Start of EXERCISE INPUTS

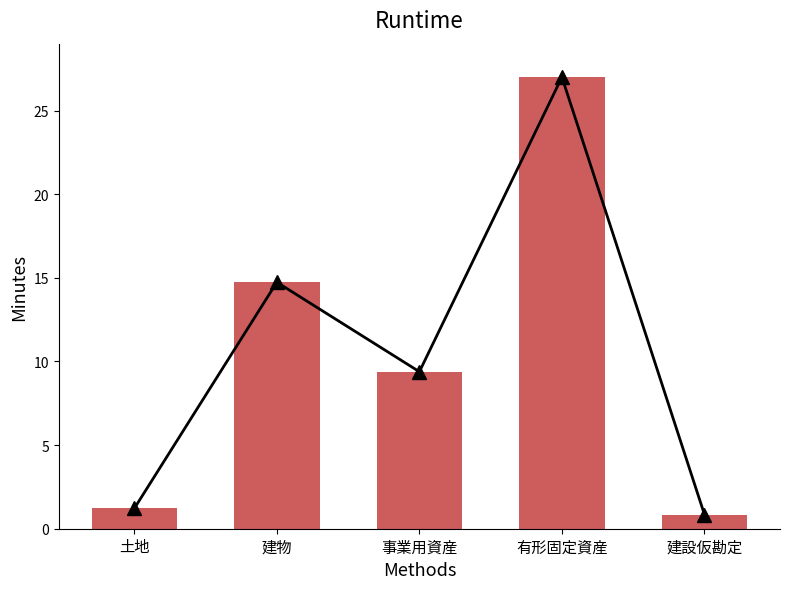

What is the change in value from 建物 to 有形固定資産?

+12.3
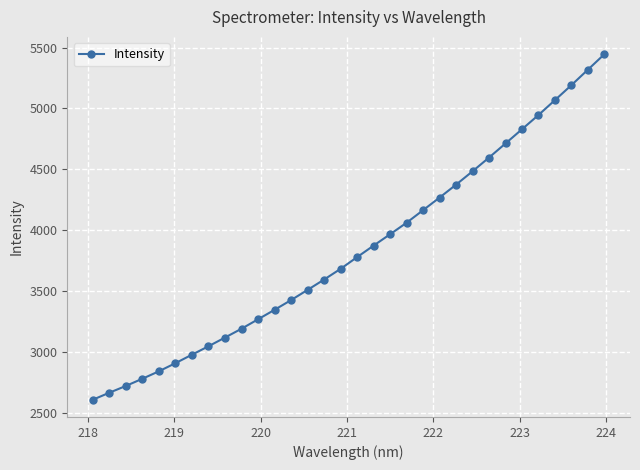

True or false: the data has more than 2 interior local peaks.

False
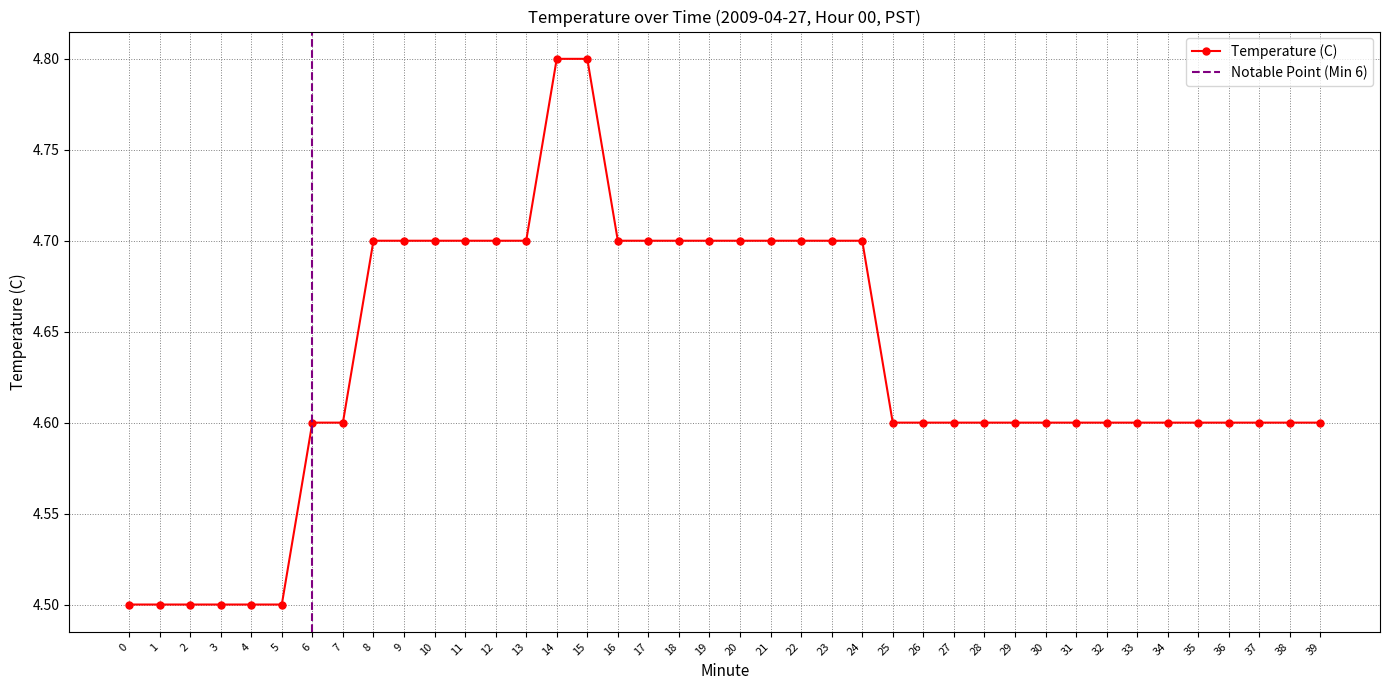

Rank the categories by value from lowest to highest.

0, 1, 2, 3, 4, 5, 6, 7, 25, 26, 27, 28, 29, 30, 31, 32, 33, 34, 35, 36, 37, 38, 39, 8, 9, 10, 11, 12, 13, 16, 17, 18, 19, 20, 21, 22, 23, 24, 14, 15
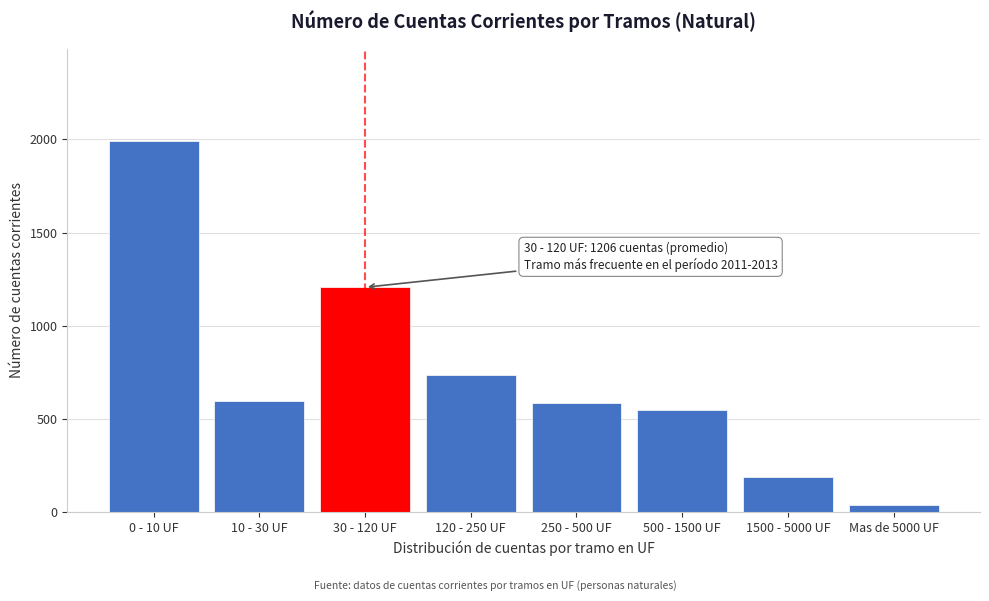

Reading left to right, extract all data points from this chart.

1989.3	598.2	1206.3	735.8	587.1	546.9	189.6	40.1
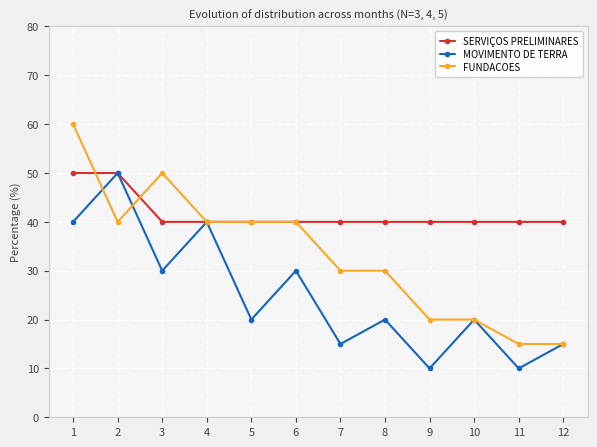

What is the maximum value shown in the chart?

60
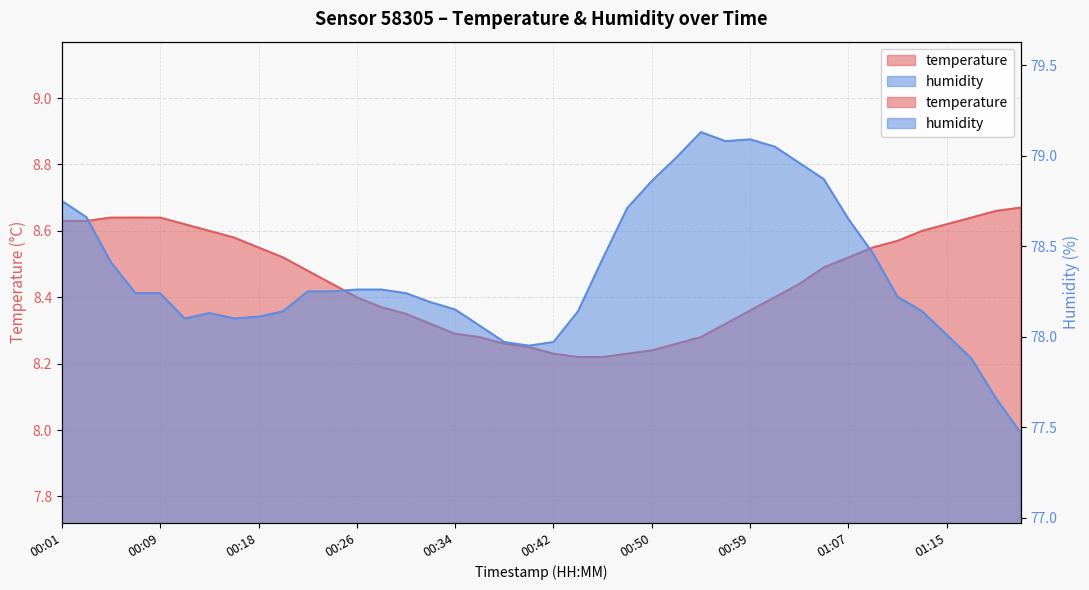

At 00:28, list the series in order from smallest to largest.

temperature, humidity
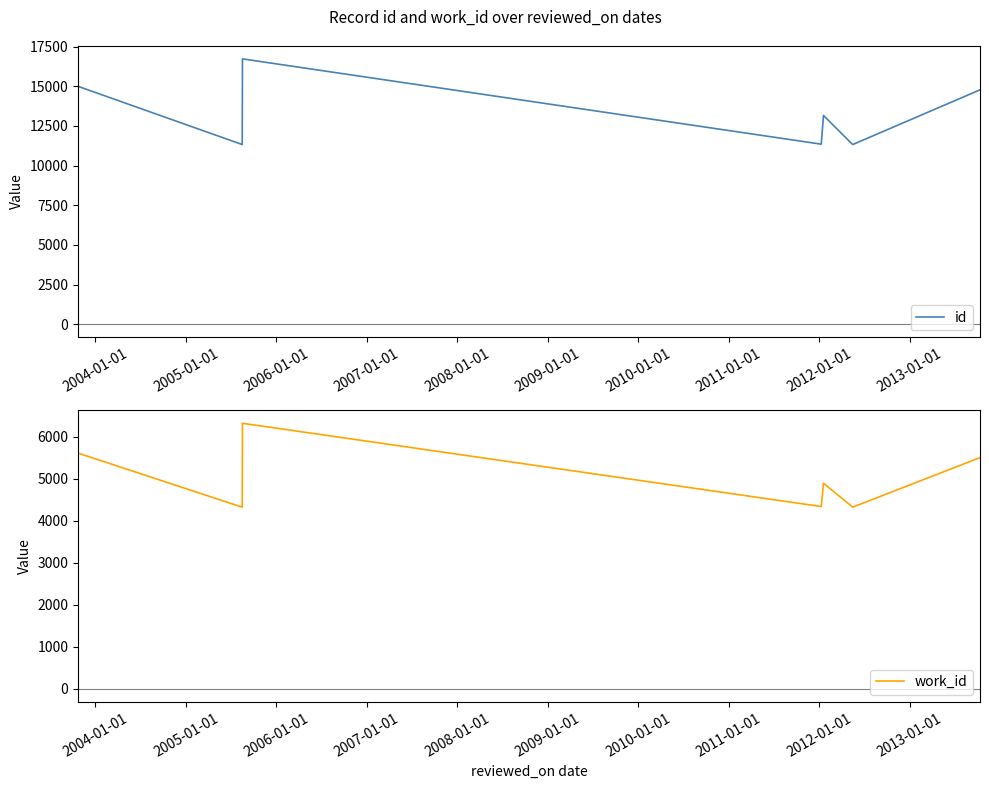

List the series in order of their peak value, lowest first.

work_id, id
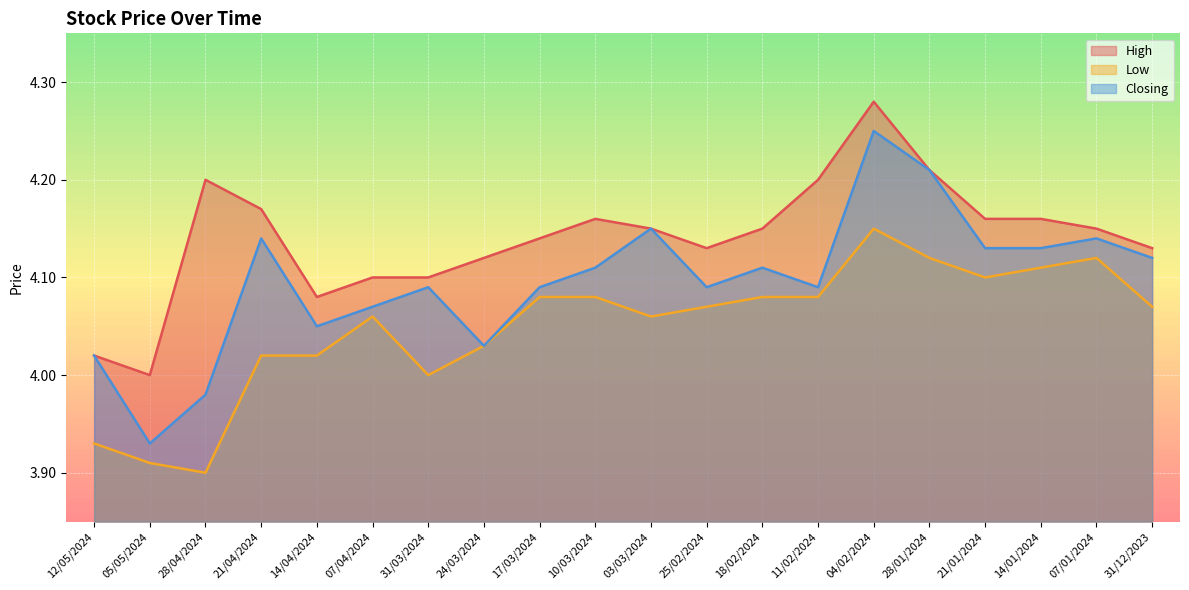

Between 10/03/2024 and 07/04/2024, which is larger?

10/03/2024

End of EXERCISE INPUTS

INSTRUCTION |
Render every one of the entries above as a numbered list of their lines. Skip the blank lines and leave out the pictures.

TASK RESULT |
1. What is the change in value from 建物 to 有形固定資産?
2. +12.3
3. True or false: the data has more than 2 interior local peaks.
4. False
5. Rank the categories by value from lowest to highest.
6. 0, 1, 2, 3, 4, 5, 6, 7, 25, 26, 27, 28, 29, 30, 31, 32, 33, 34, 35, 36, 37, 38, 39, 8, 9, 10, 11, 12, 13, 16, 17, 18, 19, 20, 21, 22, 23, 24, 14, 15
7. Reading left to right, extract all data points from this chart.
8. 1989.3	598.2	1206.3	735.8	587.1	546.9	189.6	40.1
9. What is the maximum value shown in the chart?
10. 60
11. At 00:28, list the series in order from smallest to largest.
12. temperature, humidity
13. List the series in order of their peak value, lowest first.
14. work_id, id
15. Between 10/03/2024 and 07/04/2024, which is larger?
16. 10/03/2024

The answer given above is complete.